What to do: Nothing in the records may be altered; repeat them exactly.

Data to use:
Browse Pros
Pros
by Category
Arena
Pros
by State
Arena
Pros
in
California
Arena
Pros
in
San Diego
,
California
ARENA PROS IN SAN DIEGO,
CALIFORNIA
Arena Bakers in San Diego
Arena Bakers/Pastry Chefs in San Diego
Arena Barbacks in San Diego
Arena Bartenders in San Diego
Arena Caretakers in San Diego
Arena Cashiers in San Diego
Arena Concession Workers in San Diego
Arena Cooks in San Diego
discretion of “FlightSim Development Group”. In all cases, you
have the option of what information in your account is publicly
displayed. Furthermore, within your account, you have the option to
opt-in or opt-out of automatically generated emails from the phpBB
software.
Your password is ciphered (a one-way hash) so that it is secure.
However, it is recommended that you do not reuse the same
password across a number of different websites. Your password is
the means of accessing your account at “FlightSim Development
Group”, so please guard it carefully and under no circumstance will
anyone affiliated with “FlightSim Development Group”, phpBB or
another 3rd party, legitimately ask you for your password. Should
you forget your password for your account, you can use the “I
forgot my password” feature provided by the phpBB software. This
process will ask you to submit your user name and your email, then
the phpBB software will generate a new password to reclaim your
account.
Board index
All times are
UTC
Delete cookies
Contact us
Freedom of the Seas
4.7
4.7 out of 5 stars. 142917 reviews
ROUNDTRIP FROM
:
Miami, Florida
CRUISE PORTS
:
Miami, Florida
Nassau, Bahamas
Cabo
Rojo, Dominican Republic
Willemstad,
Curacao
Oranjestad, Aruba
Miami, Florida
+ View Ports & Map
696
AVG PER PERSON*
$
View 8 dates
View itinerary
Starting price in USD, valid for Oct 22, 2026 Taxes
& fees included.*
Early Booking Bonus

Exercise result:
Browse Pros
Pros
by Category
Arena
Pros
by State
Arena
Pros
in
California
Arena
Pros
in
San Diego
,
California
ARENA PROS IN SAN DIEGO,
CALIFORNIA
Arena Bakers in San Diego
Arena Bakers/Pastry Chefs in San Diego
Arena Barbacks in San Diego
Arena Bartenders in San Diego
Arena Caretakers in San Diego
Arena Cashiers in San Diego
Arena Concession Workers in San Diego
Arena Cooks in San Diego
discretion of “FlightSim Development Group”. In all cases, you
have the option of what information in your account is publicly
displayed. Furthermore, within your account, you have the option to
opt-in or opt-out of automatically generated emails from the phpBB
software.
Your password is ciphered (a one-way hash) so that it is secure.
However, it is recommended that you do not reuse the same
password across a number of different websites. Your password is
the means of accessing your account at “FlightSim Development
Group”, so please guard it carefully and under no circumstance will
anyone affiliated with “FlightSim Development Group”, phpBB or
another 3rd party, legitimately ask you for your password. Should
you forget your password for your account, you can use the “I
forgot my password” feature provided by the phpBB software. This
process will ask you to submit your user name and your email, then
the phpBB software will generate a new password to reclaim your
account.
Board index
All times are
UTC
Delete cookies
Contact us
Freedom of the Seas
4.7
4.7 out of 5 stars. 142917 reviews
ROUNDTRIP FROM
:
Miami, Florida
CRUISE PORTS
:
Miami, Florida
Nassau, Bahamas
Cabo
Rojo, Dominican Republic
Willemstad,
Curacao
Oranjestad, Aruba
Miami, Florida
+ View Ports & Map
696
AVG PER PERSON*
$
View 8 dates
View itinerary
Starting price in USD, valid for Oct 22, 2026 Taxes
& fees included.*
Early Booking Bonus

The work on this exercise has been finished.